It was my pleasure.  It kept me from working on a project that I didn't really want to do, but now I have to do it today.:whistle:

I agree with you on running the 120V wiring into the R/F control switch and the limit switch. The terminals are isolated, but it is not the best practice. I was trying to do this without adding any hardware.  The best way would be to add some relays to isolate the wiring.  If you like, I'll be happy update the drawing with a relay or two added.


----------



## countryguy (Nov 1, 2014)

Hey  Jim - What Schematic package did you use for that final drawing?    It's been years for me in IT and I'm guessing there is something quick and easy you use?  This post helped me quite a bit.  I still have the turret lathe project waiting for me.    Appreciate all the help you send along here!     CG/Jeff


----------



## JimDawson (Nov 1, 2014)

That is good old AutoCad 2000.  Nothing magic.  I just grabbed another schematic that I had done some time ago and just moved the parts around.  I do use Eagle CAD for actual electronic and circuit board design.


----------



## pdentrem (Nov 2, 2014)

I have not looked into the specifics for the VFD used here, but in all my installs at work and at home I used the internal low voltage that the VFD supplies for the F/R, Speed Pot & Stop switches.

I use AutoCad 2000 Education version as well.
Pierre


----------



## gaston (Nov 10, 2014)

Just a follow up and closure on this problem. 
I tried to follow Jim's schematic and had  little sucess.  I just couldn't  get it to work. 
as usual I was trying to make it too hard. I emailed Jim, and he sent me a revised schematic . still no luck!
so I removed all the "red" wiring and started over with the original (clausing) schematic. Then I realized what was wrong, I was making the same error over and over and expecting a different result. 
I am glad to say I followed Jims schematic got it all wired up, wired the VFD to the lathe and every works like it should. off, on and panic button and it powers up the lathe thru the VFD. Foward/stop/Reverse and motor runs the correct direction, apron lever engages the clutch like its suppose to,  works like a dream. 

a special thanks to the people who took the time to help a retired bodyman play electrician


----------



## JimDawson (Nov 10, 2014)

It was my pleasure to help out.  I'm happy to hear it's working, good job!


----------

### [Exercise 1]
In the forum thread about wiring the lathe, which program does JimDawson name as the one used for the final drawing?
### [Exercise 2]
List every distinct username that appears in a post header in the forum thread about wiring the lathe.
The listing that comes after this forum thread is separate material.

### [Data to examine]
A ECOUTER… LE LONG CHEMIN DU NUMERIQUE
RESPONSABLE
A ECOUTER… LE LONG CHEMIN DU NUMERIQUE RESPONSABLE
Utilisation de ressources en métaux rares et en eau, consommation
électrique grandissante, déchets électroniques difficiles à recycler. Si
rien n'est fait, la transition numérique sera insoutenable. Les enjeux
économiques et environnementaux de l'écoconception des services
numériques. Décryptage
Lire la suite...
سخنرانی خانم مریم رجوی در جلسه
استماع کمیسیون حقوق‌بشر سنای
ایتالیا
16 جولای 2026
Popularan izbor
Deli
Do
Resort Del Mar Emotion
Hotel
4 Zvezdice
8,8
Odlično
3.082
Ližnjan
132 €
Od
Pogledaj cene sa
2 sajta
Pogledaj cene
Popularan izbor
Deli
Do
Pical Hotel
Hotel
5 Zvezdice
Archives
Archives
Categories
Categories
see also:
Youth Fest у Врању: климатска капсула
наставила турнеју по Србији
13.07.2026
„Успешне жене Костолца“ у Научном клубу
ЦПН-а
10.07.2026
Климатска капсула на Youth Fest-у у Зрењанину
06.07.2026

...

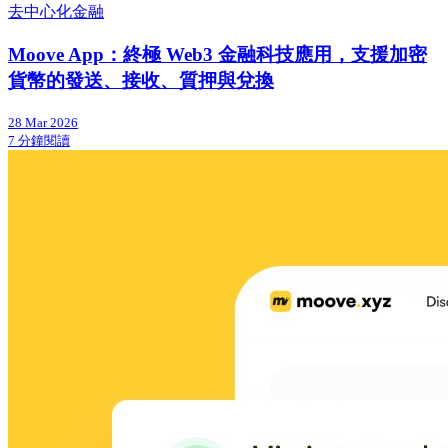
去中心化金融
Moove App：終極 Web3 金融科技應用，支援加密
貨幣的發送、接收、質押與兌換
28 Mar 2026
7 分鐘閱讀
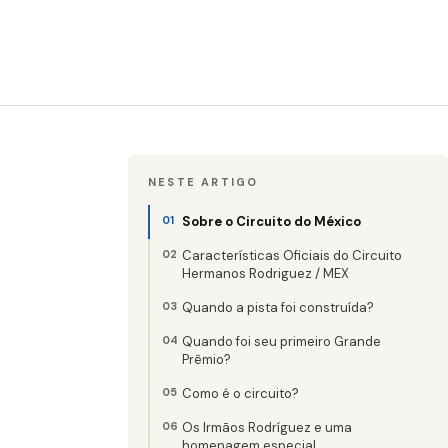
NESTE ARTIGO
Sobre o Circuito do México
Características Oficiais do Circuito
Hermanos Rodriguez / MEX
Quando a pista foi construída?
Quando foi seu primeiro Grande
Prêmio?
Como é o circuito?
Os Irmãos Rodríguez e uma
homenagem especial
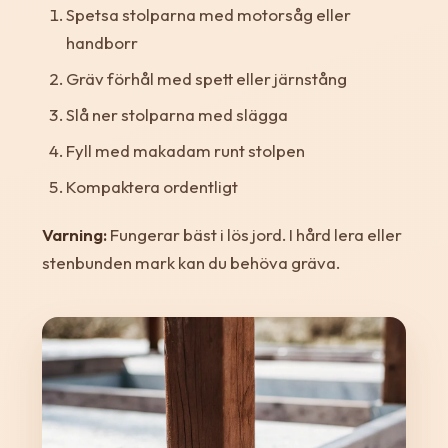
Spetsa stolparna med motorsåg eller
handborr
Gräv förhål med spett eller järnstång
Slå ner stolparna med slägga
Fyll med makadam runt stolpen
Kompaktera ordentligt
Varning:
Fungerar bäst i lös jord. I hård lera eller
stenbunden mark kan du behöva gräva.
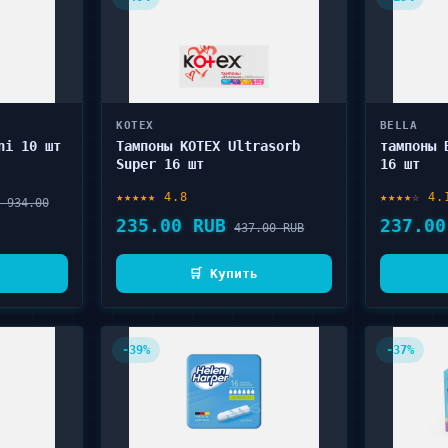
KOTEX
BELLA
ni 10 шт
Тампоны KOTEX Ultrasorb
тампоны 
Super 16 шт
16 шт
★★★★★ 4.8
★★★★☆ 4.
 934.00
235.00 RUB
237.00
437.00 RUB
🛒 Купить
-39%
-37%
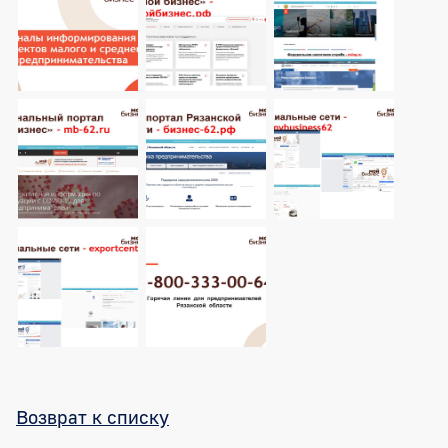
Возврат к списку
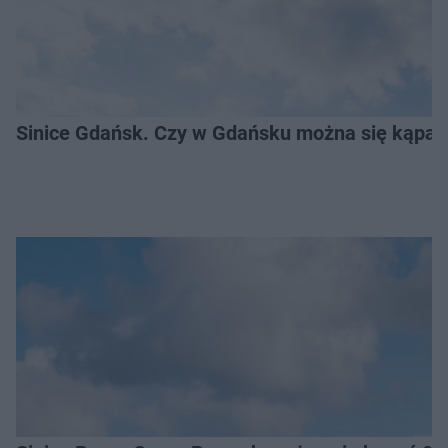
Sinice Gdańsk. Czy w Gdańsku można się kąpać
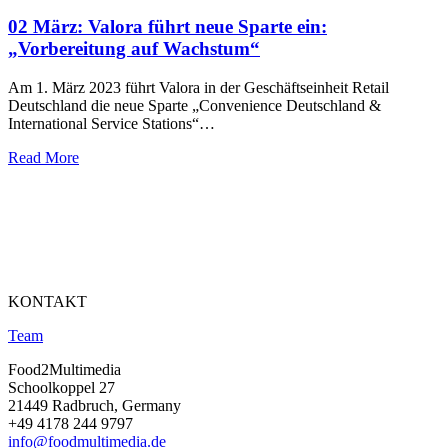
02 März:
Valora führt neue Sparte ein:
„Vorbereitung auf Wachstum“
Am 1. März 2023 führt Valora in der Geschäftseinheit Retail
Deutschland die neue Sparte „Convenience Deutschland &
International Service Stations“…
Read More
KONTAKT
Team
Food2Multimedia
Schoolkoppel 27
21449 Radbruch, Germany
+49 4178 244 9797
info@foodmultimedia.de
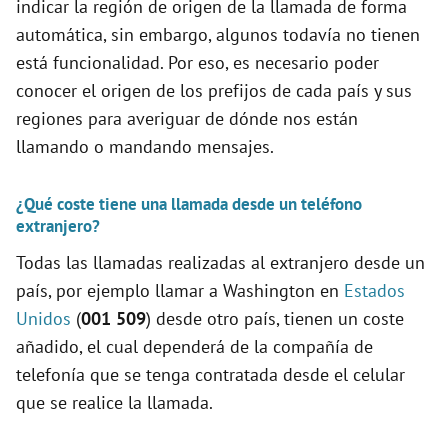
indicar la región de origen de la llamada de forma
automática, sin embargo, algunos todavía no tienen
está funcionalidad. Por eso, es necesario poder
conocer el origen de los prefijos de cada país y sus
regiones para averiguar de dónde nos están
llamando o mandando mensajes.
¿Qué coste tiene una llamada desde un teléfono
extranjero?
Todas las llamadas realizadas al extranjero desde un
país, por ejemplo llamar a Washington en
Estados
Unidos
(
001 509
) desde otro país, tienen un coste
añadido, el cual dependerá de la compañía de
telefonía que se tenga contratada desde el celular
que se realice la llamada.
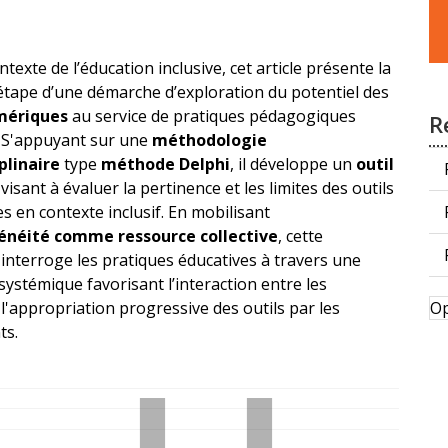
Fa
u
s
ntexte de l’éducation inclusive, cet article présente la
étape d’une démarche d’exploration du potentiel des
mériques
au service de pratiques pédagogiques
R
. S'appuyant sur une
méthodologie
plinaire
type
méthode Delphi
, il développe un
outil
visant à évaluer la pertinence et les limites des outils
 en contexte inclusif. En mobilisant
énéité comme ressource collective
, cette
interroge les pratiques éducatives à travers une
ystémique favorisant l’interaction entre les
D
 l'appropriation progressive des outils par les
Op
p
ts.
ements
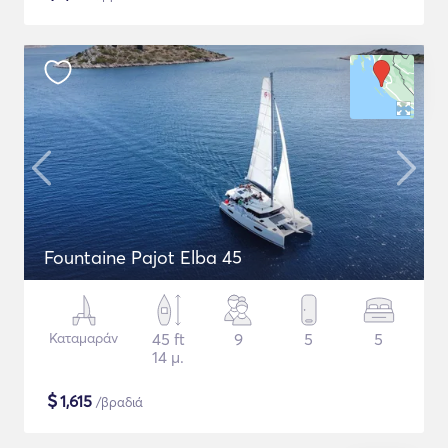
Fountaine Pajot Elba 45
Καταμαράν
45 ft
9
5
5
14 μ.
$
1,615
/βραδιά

==

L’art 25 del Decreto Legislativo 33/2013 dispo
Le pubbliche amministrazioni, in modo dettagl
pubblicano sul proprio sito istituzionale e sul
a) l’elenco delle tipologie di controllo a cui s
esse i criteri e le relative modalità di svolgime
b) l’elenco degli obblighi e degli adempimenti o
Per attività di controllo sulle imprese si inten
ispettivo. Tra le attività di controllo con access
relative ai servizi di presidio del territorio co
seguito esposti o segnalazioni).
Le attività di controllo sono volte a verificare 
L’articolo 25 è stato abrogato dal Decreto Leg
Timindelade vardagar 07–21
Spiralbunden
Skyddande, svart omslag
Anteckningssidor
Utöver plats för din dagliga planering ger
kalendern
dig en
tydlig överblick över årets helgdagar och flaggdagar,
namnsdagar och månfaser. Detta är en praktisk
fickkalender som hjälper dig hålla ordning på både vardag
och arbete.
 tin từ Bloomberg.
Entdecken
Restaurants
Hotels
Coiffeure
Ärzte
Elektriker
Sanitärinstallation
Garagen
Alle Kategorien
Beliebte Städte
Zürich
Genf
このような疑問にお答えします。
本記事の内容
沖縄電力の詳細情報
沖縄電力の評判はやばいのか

### [Reply 1]
AutoCad 2000.

### [Reply 2]
countryguy, JimDawson, pdentrem, gaston